OLYMPIA – Clam lovers may get one more chance to dig razor clams this season after all.
Despite earlier indications, the Washington Department of Fish and Wildlife (WDFW) has tentatively scheduled one more clam dig at two ocean beaches, provided that marine toxin tests conducted prior to the dig demonstrate the clams are safe to eat.
The one-day dig is tentatively planned for Thursday, May 24 from 12:01 a.m. until noon at Copalis and Mocrocks beaches. Low tide that day is minus 1.9 feet at 8:17 am.
Copalis beaches include Ocean Shores, Oyhut, Ocean City and Copalis. Mocrocks includes Iron Springs, Roosevelt, Pacific Beach and Moclips beaches. All other beaches will remain closed.
Dan Ayres, WDFW razor clam biologist, said low turnout by clam diggers during a dig earlier this month has left enough clams at Copalis and Mocrocks to open those beaches for another one-day dig.
"This is unexpected," Ayres said. "During the last opening, the sun was out and the digging was good, but the crowds just didn't show up at Copalis and Mocrocks. Since we still have clams available under the allocation for this season, we figured we'd try to give folks another crack at them."

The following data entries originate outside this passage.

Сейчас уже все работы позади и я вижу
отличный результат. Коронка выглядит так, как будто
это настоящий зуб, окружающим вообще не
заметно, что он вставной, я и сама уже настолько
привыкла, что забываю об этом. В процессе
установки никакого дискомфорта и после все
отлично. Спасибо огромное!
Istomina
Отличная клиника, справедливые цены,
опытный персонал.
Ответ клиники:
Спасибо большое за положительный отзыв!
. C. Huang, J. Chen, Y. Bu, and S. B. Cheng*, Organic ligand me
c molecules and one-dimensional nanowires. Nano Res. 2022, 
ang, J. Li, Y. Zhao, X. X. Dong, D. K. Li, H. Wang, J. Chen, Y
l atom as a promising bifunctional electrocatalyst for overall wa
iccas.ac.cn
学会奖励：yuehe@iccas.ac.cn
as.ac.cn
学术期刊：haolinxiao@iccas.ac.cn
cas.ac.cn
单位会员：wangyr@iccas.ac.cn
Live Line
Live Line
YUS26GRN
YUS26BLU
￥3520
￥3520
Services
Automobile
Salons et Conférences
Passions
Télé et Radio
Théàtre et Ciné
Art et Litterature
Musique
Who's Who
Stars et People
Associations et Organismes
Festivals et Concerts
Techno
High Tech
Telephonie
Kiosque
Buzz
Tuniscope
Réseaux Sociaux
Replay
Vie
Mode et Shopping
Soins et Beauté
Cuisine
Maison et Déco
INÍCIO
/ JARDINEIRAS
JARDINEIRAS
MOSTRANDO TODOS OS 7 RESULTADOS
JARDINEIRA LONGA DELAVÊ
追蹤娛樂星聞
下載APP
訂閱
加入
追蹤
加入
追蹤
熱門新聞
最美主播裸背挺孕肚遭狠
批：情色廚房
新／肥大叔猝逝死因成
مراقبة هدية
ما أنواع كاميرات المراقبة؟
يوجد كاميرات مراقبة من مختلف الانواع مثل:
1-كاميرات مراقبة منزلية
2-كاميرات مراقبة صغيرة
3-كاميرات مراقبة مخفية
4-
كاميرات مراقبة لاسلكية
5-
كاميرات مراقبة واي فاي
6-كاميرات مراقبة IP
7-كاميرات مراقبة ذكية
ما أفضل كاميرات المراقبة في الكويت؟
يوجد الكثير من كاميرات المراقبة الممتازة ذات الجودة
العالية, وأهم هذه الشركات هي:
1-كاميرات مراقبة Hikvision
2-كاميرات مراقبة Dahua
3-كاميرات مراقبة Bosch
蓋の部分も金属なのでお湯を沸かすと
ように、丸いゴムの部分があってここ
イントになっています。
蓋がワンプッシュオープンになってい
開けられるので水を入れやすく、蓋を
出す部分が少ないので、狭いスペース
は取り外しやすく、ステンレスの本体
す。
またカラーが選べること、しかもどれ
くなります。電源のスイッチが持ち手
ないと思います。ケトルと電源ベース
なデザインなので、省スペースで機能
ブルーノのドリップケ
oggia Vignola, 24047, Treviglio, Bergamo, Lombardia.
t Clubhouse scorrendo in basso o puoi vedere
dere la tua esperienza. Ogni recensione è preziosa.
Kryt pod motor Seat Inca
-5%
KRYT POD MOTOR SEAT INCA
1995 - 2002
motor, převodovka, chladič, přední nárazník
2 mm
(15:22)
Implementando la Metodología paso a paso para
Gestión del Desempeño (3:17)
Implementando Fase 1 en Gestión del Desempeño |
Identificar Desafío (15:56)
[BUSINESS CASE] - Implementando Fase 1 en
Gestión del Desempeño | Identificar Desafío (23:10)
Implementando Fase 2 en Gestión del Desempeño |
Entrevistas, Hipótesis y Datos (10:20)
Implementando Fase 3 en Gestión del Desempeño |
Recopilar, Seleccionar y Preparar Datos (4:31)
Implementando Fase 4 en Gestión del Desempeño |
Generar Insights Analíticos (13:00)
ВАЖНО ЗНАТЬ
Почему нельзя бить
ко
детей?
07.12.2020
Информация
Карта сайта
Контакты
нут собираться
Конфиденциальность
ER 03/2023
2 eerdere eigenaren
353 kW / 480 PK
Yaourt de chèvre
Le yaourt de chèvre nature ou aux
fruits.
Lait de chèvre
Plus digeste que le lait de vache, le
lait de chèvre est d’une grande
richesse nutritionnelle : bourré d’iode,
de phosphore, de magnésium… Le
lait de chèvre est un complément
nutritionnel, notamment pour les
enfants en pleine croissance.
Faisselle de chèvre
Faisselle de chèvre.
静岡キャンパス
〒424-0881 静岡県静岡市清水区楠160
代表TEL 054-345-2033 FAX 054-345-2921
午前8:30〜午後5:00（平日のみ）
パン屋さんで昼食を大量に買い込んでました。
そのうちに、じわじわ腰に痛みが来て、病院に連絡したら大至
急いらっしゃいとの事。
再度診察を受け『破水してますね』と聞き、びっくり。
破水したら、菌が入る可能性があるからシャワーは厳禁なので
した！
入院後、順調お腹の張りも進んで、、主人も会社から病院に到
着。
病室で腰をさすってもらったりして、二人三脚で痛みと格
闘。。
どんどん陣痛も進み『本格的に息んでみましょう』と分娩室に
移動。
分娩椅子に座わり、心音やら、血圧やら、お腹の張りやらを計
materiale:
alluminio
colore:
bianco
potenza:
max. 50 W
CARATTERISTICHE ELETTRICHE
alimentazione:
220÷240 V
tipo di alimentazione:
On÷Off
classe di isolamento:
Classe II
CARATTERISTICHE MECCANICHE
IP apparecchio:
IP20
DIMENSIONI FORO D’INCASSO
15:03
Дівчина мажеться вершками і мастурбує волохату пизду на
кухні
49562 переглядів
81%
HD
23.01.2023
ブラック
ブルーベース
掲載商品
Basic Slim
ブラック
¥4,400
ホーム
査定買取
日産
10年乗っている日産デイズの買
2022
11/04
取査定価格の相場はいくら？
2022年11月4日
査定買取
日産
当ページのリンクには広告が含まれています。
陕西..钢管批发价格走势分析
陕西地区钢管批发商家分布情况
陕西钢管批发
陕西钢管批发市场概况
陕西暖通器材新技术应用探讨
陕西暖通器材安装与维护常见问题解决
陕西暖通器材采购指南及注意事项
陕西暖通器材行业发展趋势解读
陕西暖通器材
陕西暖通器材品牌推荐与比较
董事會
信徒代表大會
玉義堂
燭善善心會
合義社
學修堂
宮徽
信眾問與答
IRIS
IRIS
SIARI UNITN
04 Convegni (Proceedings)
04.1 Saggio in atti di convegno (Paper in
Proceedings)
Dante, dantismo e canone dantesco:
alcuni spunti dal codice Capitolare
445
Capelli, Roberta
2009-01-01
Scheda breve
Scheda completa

Ayres strongly recommends that anyone planning to participate in the next clam dig call the WDFW Shellfish Hotline (360-796-3215) after May 21 to confirm that the final marine toxin results are in and the dig is still on. Updates on the razor clam season are also posted on the WDFW website.
"We'll notify the news media as soon as we have the results, but people can check on the status of the opening themselves by checking the hotline or the website," he said.
Ayres also suggests that diggers purchase their 2001 license before they leave home to avoid potential lines in coastal communities.
Under WDFW rules, harvesters may take no more than 15 razor clams and must keep the first 15 taken, regardless of size or condition. Each digger's limit must be kept in a separate container.
Digging is always prohibited in the three one-quarter-mile-wide razor clam reserves, which are marked by 10-foot orange metal poles with signs. The reserves are located just south of the Ocean City approach on Copalis; at the county line approach on Twin Harbors Beach; and 2.8 miles north of the Oysterville approach on Long Beach.